• _Excerpt_
━━━━━━━━
Show that the dimension of the solutions of the equation $a_1x_1+a_2x_2+...+a_nx_n=0$ is $n-1$. Show that all subspaces of the dimension $n-1$ has this same form.
I don't know even where to begin. Here are just some thoughts: The $a_1x_1+a_2x_2+...+a_nx_n=0$ can be represented as a product of two matrices: the matrix of $a$'s $n\times 1$ and the one of $x$'s $1\times n$. So, I guess the dimension of the $a_1x_1+a_2x_2+...+a_nx_n=0$ must be the dimension of the $n\times 1$ matrix of $a$'s. Its dimension can be at most $n-1$.
You are on the right track: you have $A\mathbf x=0$ for the matrix $A=[a_1,\cdots ,a_n]$. And you are assuming that at least one of the $a_i$ s non-zero. Now, $P=\{\mathbf{x}\in \mathbb R^n \mid A\mathbf{x}=0\};$ that is, $P$ is the nullspace of $A$. And since at least one of the $a_i$ is non-zero, the rank of $A$ is $1$. Now the result follows from the rank-nullity theorem, because $\text{rk}A +\text{ker}A =n$.
A faster way would be to note that $P$ is just the orthogonal complement of the one dimensional vector space generated by $(a_1,\cdots, a_n)$ and so has dimension $n-1.$
I leave the converse to you.
━━━━━━━━
• _Given problem 1_
From the linear algebra thread, copy out the passage starting with "Show that the" and going on through "at most $n-1$.".
• _Given problem 2_
Answer these from the linear algebra thread:
(a) What rank does the matrix $A$ have when at least one of the $a_i$ is non-zero?
(b) Which theorem is the result said to follow from?
(c) The faster way calls $P$ the orthogonal complement of what?
The data that follows has nothing to do with the linear algebra thread.

• _Information provided_
━━━━━━━━
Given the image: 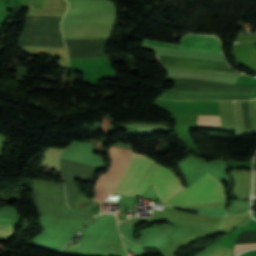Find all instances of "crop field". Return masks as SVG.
━━━━━━━━
• _Final result 1_
Show that the dimension of the solutions of the equation $a_1x_1+a_2x_2+...+a_nx_n=0$ is $n-1$. Show that all subspaces of the dimension $n-1$ has this same form.
I don't know even where to begin. Here are just some thoughts: The $a_1x_1+a_2x_2+...+a_nx_n=0$ can be represented as a product of two matrices: the matrix of $a$'s $n\times 1$ and the one of $x$'s $1\times n$. So, I guess the dimension of the $a_1x_1+a_2x_2+...+a_nx_n=0$ must be the dimension of the $n\times 1$ matrix of $a$'s. Its dimension can be at most $n-1$.

• _Final result 2_
(a) 1
(b) The rank-nullity theorem
(c) The one dimensional vector space generated by $(a_1,\cdots, a_n)$